Goal of the exercise: Reproduce verbatim the lines from the beginning of the entries up to and including the line containing "Wageningse promovendus maakt plastic".

Provided data:

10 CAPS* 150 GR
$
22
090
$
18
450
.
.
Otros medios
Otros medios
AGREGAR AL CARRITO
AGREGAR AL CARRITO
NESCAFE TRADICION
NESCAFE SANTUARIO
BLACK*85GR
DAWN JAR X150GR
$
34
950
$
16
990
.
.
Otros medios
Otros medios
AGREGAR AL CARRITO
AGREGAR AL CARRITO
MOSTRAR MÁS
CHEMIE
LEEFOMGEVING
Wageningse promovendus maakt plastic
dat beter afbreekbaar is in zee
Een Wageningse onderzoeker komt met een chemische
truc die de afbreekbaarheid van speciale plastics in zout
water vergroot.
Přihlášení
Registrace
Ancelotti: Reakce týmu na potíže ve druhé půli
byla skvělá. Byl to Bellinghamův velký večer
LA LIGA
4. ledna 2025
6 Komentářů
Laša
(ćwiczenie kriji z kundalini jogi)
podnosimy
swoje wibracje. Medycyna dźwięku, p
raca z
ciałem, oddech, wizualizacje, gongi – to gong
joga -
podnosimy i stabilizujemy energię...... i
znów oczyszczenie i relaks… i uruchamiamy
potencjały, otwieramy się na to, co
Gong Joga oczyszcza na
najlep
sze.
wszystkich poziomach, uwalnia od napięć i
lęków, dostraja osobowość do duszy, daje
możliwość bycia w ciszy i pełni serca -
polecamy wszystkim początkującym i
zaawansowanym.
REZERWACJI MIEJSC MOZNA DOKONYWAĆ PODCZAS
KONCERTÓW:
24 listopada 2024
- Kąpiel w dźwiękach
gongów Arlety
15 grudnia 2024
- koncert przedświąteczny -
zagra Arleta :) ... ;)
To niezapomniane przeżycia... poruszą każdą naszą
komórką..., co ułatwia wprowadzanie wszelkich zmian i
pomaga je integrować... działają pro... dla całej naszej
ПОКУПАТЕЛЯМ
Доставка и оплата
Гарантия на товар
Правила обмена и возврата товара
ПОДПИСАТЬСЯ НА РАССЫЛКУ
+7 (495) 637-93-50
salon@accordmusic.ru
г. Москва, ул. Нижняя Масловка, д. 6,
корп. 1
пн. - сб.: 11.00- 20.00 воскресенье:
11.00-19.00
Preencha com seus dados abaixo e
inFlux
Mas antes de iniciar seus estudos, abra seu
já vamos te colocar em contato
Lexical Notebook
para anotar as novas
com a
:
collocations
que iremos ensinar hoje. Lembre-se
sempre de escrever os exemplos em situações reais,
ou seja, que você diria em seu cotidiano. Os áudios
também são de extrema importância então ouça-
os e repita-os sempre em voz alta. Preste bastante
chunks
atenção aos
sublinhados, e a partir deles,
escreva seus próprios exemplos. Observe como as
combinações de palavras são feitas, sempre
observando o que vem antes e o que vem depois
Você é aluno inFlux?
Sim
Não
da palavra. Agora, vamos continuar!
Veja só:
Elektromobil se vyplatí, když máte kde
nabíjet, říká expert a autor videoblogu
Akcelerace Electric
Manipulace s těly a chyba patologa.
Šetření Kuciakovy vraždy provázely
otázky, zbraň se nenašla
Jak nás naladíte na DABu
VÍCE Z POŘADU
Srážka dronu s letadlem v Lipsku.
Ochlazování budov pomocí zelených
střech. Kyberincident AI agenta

Exercise result:
10 CAPS* 150 GR
$
22
090
$
18
450
.
.
Otros medios
Otros medios
AGREGAR AL CARRITO
AGREGAR AL CARRITO
NESCAFE TRADICION
NESCAFE SANTUARIO
BLACK*85GR
DAWN JAR X150GR
$
34
950
$
16
990
.
.
Otros medios
Otros medios
AGREGAR AL CARRITO
AGREGAR AL CARRITO
MOSTRAR MÁS
CHEMIE
LEEFOMGEVING
Wageningse promovendus maakt plastic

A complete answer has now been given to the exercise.